START TEXT BLOCK

The audio tour continued around the right (south) side, past the south transept.


‏‎4:52 PM – León: Catedral de Santa María – view down right (S) aisle toward ambulatory from S transept near choir.

Before entering the semicircular ambulatory, around the back of the main altar, there are two important chapels: Capilla del Carmen and Capilla del Santo Cristo.


‏‎4:59 PM – León: Catedral de Santa María –altar of Capilla del Carmen.

In the south aisle, just after the crossing and just before reaching the ambulatory, is the Capilla del Carmen, which has an 18th-century altarpiece with images of St. Joseph (center), St. Alfonso, María de Liguori, St. Benedict, and St. Michael.

END TEXT BLOCK

REQUIRED ACTION 1>
List every place name that the León cathedral text gives in Spanish.
REQUIRED ACTION 2>
Please repeat word for word the part of the León cathedral text that opens with the words containing "Before entering the" and closes with "del Santo Cristo.".
REQUIRED ACTION 3>
Write the next part of the León cathedral text, picking up after its last sentence.
You won't need the material that follows the León cathedral text.

START DATA RECORDS

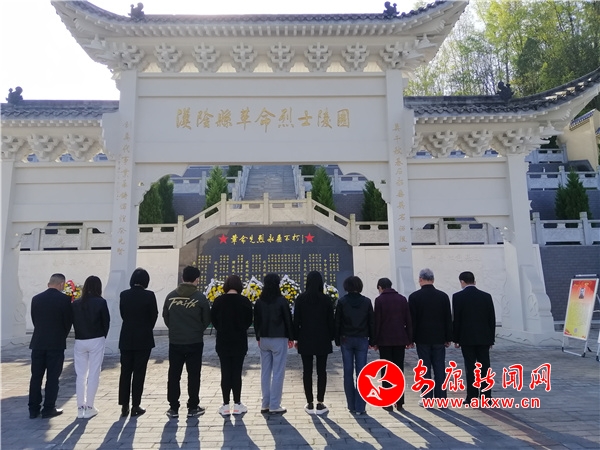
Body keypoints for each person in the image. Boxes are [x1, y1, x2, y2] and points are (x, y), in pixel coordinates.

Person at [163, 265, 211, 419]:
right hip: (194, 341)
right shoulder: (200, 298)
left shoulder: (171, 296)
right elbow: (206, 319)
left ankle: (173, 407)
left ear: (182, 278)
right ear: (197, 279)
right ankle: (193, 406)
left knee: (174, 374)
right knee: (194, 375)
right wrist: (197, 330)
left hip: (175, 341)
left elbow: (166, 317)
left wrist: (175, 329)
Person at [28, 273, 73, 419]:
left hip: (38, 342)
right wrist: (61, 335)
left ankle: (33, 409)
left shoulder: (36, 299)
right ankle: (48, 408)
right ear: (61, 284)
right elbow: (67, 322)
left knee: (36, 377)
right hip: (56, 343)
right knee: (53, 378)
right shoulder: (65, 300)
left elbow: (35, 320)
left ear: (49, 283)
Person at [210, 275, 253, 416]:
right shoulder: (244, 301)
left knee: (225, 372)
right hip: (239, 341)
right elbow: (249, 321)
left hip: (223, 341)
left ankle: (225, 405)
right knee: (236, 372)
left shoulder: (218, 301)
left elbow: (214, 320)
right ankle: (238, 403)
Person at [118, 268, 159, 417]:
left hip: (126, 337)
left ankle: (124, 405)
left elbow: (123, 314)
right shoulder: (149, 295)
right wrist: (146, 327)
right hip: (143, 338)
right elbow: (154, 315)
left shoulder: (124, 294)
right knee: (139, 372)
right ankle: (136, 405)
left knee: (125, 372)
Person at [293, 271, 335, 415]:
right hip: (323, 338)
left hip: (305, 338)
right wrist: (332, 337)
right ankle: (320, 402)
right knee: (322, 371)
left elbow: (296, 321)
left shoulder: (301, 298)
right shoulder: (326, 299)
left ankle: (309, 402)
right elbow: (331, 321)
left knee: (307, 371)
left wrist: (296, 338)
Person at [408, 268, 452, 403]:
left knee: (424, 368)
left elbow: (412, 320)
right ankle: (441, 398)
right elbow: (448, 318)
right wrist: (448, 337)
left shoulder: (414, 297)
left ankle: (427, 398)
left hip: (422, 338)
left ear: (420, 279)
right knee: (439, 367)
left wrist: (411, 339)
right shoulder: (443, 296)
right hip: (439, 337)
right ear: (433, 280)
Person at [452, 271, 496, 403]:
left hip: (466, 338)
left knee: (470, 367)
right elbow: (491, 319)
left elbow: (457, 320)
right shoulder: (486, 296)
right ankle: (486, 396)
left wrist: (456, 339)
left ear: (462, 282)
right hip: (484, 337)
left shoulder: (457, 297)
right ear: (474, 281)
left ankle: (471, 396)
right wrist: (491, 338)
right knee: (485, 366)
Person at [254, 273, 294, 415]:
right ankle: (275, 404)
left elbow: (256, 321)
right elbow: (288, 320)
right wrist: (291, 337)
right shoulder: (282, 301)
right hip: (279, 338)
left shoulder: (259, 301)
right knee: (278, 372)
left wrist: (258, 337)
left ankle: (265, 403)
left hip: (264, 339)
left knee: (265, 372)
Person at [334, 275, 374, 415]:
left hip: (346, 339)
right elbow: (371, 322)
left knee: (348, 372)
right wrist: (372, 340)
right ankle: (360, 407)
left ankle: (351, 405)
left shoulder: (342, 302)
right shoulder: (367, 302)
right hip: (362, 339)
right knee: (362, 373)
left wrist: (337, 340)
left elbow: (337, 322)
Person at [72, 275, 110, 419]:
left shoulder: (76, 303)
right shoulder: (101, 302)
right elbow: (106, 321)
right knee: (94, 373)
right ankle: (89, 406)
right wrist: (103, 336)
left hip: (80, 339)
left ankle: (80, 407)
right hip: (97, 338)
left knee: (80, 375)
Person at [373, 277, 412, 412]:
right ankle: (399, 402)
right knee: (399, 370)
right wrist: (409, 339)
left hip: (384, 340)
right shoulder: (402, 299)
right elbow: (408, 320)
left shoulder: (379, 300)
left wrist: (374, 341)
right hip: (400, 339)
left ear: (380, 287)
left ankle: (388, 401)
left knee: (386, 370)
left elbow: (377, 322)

END DATA RECORDS
START DATA RECORDS

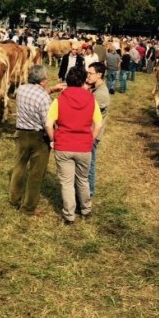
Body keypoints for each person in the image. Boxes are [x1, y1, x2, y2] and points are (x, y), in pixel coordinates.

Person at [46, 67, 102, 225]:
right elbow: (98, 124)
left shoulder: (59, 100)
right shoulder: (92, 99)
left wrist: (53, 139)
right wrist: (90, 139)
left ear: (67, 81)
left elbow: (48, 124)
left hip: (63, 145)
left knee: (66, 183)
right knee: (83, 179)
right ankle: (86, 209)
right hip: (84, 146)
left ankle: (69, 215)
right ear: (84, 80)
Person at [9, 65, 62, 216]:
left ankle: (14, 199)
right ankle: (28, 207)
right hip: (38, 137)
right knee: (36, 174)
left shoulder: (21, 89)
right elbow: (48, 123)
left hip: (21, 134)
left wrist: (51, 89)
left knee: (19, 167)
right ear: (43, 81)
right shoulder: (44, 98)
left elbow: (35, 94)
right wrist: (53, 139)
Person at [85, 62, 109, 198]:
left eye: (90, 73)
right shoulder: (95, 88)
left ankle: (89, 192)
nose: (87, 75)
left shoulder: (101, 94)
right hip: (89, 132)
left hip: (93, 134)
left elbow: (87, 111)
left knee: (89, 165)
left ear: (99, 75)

END DATA RECORDS

WRITTEN ANSWER 1>
León
Catedral de Santa María
Capilla del Carmen
Capilla del Santo Cristo

WRITTEN ANSWER 2>
Before entering the semicircular ambulatory, around the back of the main altar, there are two important chapels: Capilla del Carmen and Capilla del Santo Cristo.

WRITTEN ANSWER 3>
However, the most interesting feature of this chapel is the 13th-century tomb of Bishop Rodrigo Álvarez (Bishop of León 1209-1232). In the church and its cloister are many tombs, some from the old Romanesque cathedral and therefore prior to the current building. This one, the best conserved tomb in the Cathedral, features the recumbent bishop and a façade with scenes from his works of mercy (on the front of the sarcophagus, the servants of the deceased distribute bread to a group of poor), funeral liturgy (surrounded by priests who officiate the funeral and a group of people who cry), and the crucifixion of Christ (in the tympanum). [Photos of this tomb are sometimes misidentified as being of the similar tomb of Bishop Martín Rodríguez el Zamorano (see photo 1367), which is patterned on this one, but not as well preserved.]


‏‎5:00 PM – León: Catedral de Santa María – Capilla del Carmen: baptismal font and paschal candle (with altar at right; tomb of Bishop Rodrigo Álvarez at left).



‏‎5:00 PM – León: Catedral de Santa María – Capilla del Carmen: tomb of Bishop Rodrigo Álvarez.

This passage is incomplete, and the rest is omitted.